Nigeria Imports N362bn Worth of Wheat in 2018

07.03.2019

Despite reports that agricultural productivity has been growing in Nigeria in recent years, data released by the National Bureau of Statistics showed otherwise.

In the Foreign Trade Statistics report released by the NBS, importation of agricultural goods increased for the most part of 2018. The report showed that wheat importation represents 42.5 per cent or N362.4 billion of the total N852 billion spent on importation of agricultural goods in the year.

Ayodeji Balogun, country manager, AFEX Commodities Exchange Limited, said: “If you look at the derivatives of wheat, it is top line food for the younger, (upper and lower) middle income class, and that population is growing.

“The population of people eating pasta will continue to increase, and every sachet of Noodles is a part of wheat. That number will keep growing and wheat is not a crop we have any efficiency in producing,” he added.

The Agricultural Promotion Policy (2016-2020) put Nigeria’s annual wheat consumption at 4.7 million metric tonnes and local production at a mere 60 thousand metric tonnes, leaving a deficit of 4.64 million metric tonnes.
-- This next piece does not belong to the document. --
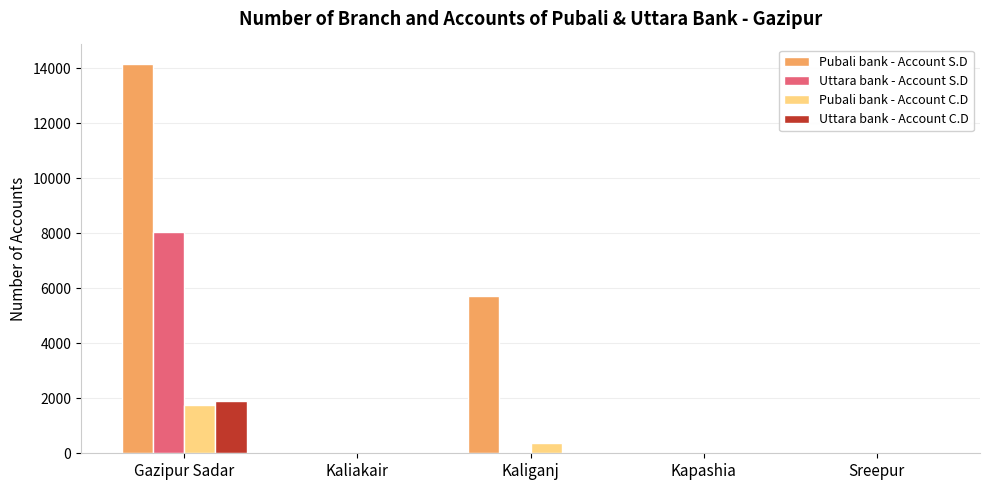

Count the number of data series in this chart.

4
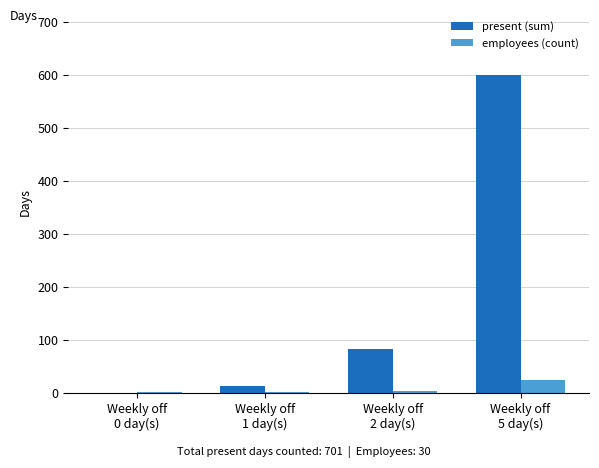

What is the sum of all present (sum) values?

696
Suggesting manufacturers of bread, biscuits, semovita etc had to import 4.64 MMT of wheat in 2018 to meet growing demand.
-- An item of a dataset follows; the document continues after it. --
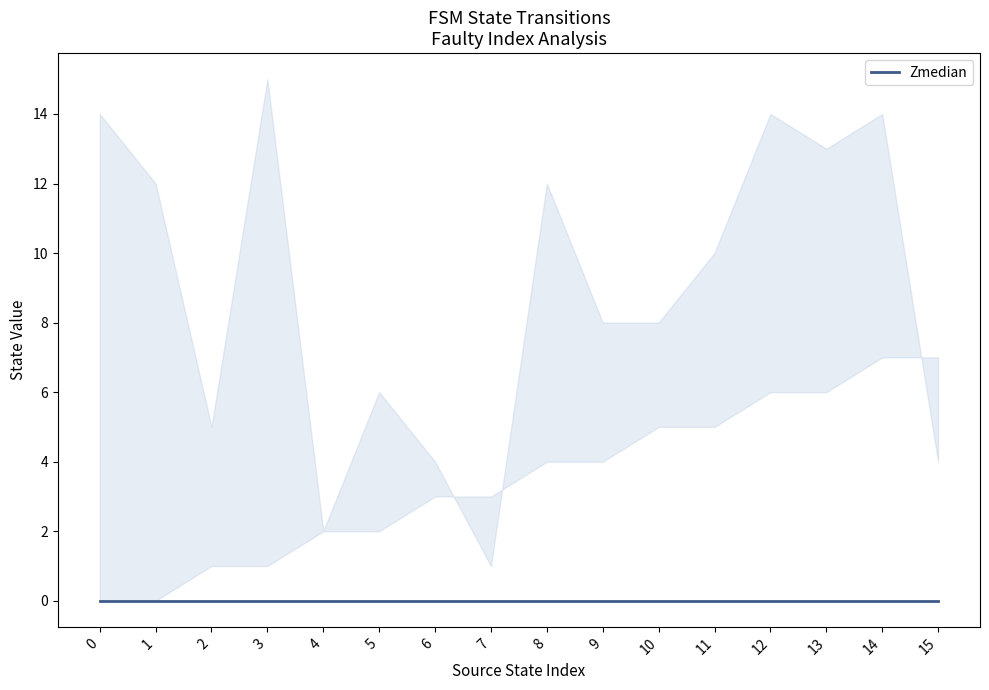

Does the chart have visible grid lines?

No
According to Oluwasina Olabanji, executive director, Lake Chad Research Institute, Nigerian wheat farmers produced less than 300,000 metric tonnes in 2017 farming season, while that was better than the 2018 farming season, the deficit was still 4.5 metric tonnes.

Experts believed government intervention can help deepen wheat production and agricultural produce as a whole. A visit to Borno state last year, by BusinessDay, showed about 67,000 hectares of land that was farmed for Wheat in Chad basin has been abandoned and uncultivated for years due to the insurgency.

Abdulkadir Jidda, chairman, All Farmers Association of Nigeria (AFAN), Borno State chapter told journalist “nobody can go there now.”

The President, Wheat Farmers Association of Nigeria (WFAN), Salim Muhammad, revealed that the body has not received any intervention from the current administration. He said the last time they got any form of support was during Goodluck Jonathan administration under the Growth Enhancement Scheme (GES) programme.

“Since it stopped, nothing like intervention came to wheat farming,” Muhammad said.

Despite wheat budgetary allocation rising every year, wheat production continued to decline. Federal government reportedly approved N8.85 billion through the Ministry of Agriculture, yet nothing substantial has been achieved in the industry.

In the first quarter of 2018, Nigeria imported N72.8 billion worth of Wheat, N85.46 billion in the second quarter, N101.4 billion in the third quarter and N102.7 billion in the final quarter. Bringing the total amount spent on Wheat in 2018 to N362 billion.

However, local sugar production rose by 101.1 per cent in the same year, largely driven by the private sector. Same with rice production that has enjoyed government enormous intervention in recent years. Nigeria is now the largest rice producer in Africa after attaining 4 million tonnes a year.